### Data extracted from a collection:
^^^^^^^^^^^^^^^^

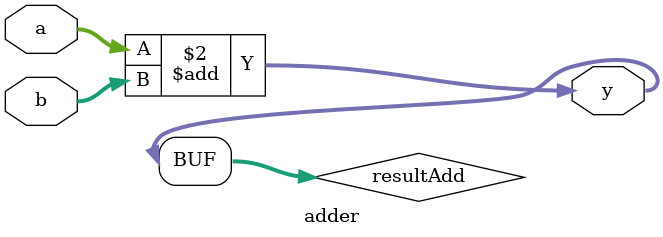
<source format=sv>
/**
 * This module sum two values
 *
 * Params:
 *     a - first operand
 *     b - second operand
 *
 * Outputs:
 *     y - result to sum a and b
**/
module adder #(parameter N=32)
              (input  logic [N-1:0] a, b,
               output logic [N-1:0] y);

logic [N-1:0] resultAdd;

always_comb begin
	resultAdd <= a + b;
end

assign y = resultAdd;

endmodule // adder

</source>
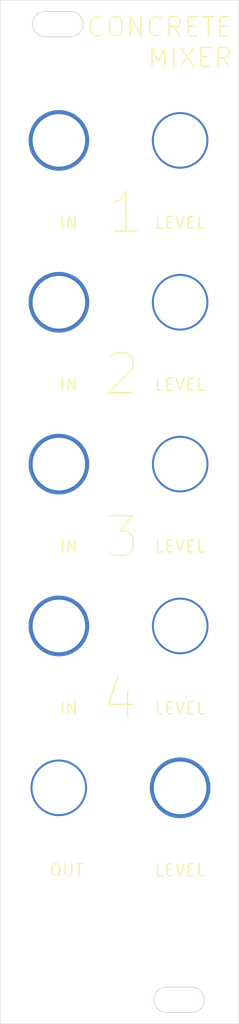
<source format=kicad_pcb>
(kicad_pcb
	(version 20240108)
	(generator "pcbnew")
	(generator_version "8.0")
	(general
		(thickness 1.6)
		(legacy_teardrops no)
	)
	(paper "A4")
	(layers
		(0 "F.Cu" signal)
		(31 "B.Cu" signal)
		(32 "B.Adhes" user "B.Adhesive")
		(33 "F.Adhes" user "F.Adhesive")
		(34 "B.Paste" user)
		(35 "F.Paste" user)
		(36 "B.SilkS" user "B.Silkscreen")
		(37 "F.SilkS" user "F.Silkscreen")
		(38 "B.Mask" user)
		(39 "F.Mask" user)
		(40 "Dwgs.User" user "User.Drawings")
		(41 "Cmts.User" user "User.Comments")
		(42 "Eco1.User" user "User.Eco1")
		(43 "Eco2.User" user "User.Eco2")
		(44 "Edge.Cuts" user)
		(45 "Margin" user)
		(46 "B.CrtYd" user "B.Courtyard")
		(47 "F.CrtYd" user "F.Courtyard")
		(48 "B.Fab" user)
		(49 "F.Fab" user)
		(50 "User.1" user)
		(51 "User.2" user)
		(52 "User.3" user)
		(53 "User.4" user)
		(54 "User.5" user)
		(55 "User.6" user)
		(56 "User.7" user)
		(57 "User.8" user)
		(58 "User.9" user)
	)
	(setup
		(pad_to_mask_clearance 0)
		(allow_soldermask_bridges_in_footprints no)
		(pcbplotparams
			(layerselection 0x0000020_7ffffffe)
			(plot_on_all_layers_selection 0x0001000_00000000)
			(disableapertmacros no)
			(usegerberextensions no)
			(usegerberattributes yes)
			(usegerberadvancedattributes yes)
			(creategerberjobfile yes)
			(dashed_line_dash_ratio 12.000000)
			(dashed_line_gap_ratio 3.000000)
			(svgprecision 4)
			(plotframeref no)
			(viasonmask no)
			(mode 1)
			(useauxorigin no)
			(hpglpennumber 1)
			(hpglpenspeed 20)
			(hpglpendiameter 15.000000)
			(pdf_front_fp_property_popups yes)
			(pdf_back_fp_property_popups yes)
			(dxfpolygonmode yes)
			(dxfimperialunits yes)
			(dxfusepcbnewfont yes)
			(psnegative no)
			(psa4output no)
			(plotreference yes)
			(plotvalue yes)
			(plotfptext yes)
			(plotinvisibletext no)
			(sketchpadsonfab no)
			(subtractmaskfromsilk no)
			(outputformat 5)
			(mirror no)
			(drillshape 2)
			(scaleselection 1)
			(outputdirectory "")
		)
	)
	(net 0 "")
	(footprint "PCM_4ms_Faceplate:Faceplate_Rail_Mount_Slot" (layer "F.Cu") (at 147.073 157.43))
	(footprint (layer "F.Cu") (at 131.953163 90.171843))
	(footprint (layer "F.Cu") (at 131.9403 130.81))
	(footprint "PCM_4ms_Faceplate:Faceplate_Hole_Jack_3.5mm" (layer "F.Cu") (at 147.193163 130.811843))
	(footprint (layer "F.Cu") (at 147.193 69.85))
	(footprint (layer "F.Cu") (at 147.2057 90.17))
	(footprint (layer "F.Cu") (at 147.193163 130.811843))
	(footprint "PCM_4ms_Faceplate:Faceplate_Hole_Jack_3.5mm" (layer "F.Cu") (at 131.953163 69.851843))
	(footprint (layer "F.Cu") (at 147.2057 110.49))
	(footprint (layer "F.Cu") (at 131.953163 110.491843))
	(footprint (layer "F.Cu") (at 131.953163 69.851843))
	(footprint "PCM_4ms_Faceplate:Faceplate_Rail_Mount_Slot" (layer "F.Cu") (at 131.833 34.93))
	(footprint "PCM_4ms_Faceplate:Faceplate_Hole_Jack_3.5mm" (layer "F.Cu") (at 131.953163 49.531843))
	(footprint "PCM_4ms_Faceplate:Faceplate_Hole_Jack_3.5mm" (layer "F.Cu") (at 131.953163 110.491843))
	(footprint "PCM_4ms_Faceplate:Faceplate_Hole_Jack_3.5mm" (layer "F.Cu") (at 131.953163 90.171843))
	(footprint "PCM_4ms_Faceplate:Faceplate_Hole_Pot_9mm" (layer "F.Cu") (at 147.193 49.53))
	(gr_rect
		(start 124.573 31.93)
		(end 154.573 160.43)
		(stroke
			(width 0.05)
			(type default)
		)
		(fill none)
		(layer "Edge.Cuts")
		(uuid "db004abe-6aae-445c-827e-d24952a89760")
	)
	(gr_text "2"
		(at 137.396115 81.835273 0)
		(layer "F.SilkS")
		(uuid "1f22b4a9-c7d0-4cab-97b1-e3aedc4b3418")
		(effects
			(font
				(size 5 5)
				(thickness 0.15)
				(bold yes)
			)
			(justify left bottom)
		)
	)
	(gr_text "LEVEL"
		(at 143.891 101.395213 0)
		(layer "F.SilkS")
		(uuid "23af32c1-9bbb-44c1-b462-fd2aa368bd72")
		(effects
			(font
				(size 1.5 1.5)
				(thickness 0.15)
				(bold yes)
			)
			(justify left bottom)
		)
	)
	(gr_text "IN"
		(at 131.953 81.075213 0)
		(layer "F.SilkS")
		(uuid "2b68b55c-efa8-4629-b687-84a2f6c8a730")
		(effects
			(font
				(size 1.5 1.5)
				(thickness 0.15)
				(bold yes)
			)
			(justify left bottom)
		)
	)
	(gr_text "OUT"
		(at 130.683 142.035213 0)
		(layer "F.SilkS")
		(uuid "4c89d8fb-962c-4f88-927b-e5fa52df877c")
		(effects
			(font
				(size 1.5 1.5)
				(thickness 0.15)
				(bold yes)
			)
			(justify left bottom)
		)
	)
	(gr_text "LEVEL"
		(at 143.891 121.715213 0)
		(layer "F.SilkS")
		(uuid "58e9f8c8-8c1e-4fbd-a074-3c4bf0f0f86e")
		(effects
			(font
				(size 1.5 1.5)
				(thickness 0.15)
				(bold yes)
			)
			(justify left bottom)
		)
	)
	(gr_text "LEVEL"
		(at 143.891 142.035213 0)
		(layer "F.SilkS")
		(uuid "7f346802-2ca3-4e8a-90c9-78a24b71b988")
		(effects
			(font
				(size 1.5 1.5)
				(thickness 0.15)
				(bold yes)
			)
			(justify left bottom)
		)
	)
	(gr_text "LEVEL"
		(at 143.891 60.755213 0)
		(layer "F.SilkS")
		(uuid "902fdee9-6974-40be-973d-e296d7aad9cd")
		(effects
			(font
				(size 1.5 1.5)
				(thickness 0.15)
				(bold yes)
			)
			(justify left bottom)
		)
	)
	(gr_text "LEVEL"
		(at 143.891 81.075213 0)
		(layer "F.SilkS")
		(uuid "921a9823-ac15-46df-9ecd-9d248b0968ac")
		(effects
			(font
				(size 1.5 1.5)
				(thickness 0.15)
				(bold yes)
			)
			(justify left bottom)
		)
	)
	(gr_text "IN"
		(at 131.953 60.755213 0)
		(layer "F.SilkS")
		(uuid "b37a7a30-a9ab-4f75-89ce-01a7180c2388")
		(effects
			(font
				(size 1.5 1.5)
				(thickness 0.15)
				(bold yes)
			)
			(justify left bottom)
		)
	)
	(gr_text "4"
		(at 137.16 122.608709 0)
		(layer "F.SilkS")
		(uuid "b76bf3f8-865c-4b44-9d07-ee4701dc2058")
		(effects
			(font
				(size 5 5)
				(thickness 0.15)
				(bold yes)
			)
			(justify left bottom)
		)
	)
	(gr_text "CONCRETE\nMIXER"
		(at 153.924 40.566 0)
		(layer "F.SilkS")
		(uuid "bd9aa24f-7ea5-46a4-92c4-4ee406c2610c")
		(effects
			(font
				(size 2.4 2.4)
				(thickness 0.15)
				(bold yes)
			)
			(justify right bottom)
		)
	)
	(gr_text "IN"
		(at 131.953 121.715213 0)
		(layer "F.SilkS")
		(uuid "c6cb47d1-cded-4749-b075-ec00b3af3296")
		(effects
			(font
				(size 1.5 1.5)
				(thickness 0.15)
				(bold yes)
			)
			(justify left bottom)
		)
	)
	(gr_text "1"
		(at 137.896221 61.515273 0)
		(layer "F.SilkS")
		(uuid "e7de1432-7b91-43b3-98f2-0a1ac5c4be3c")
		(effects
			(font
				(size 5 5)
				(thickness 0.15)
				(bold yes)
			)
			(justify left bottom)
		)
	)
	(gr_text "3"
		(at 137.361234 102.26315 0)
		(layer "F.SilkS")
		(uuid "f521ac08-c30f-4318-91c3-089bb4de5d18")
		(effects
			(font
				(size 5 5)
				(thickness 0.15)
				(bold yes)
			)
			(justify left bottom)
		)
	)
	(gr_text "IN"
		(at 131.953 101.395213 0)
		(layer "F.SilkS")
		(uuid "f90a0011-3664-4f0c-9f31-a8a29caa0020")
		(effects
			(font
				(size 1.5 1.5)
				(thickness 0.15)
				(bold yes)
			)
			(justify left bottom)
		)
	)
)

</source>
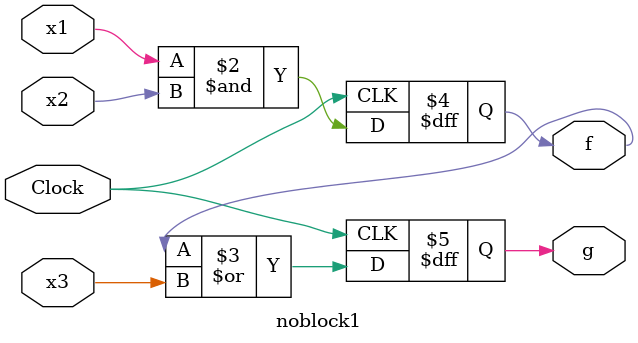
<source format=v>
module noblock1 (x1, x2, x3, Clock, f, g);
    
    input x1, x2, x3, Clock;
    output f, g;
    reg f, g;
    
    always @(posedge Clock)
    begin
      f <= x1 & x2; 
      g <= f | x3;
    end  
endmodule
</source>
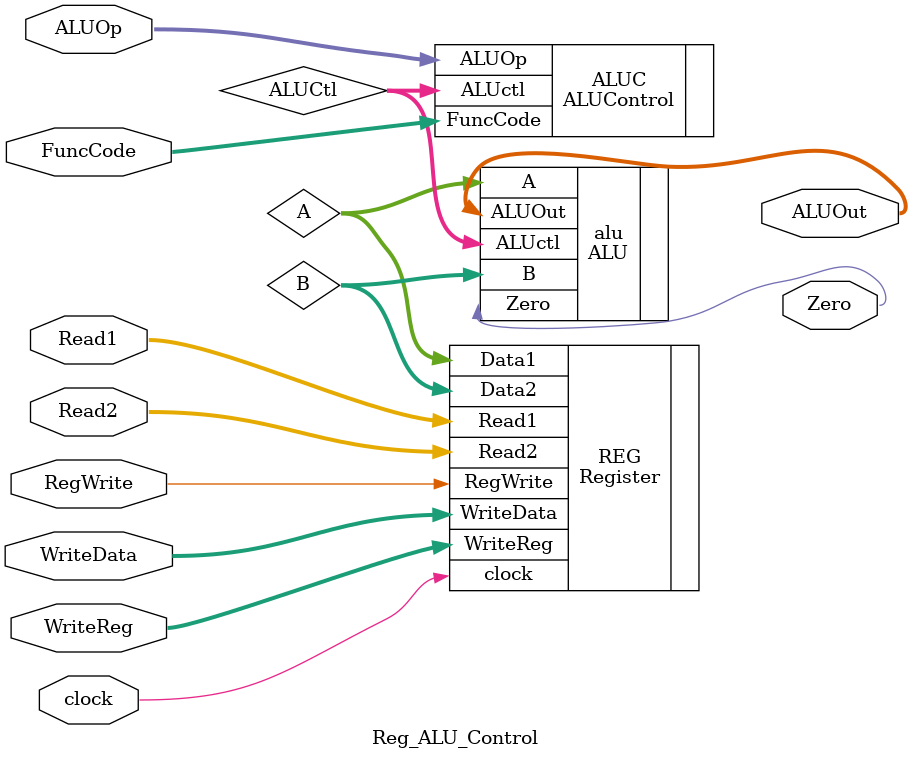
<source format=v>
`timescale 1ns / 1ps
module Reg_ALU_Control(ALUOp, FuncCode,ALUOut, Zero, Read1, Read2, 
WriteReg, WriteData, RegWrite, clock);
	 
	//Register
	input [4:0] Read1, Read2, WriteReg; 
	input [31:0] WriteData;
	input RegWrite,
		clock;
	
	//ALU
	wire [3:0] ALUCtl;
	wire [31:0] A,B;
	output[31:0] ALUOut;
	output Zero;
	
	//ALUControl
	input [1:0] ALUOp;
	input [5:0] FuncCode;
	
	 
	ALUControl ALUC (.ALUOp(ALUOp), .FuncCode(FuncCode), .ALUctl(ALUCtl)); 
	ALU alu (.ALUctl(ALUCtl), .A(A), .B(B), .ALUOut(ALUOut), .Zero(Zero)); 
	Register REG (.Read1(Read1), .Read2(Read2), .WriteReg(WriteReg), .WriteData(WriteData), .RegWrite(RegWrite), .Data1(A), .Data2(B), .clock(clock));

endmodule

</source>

^^^^^^^^^^^^^^^^

### Work item:
Each line of the records above that includes the string "input" should be counted. Report the total alone.

### Task solution:
7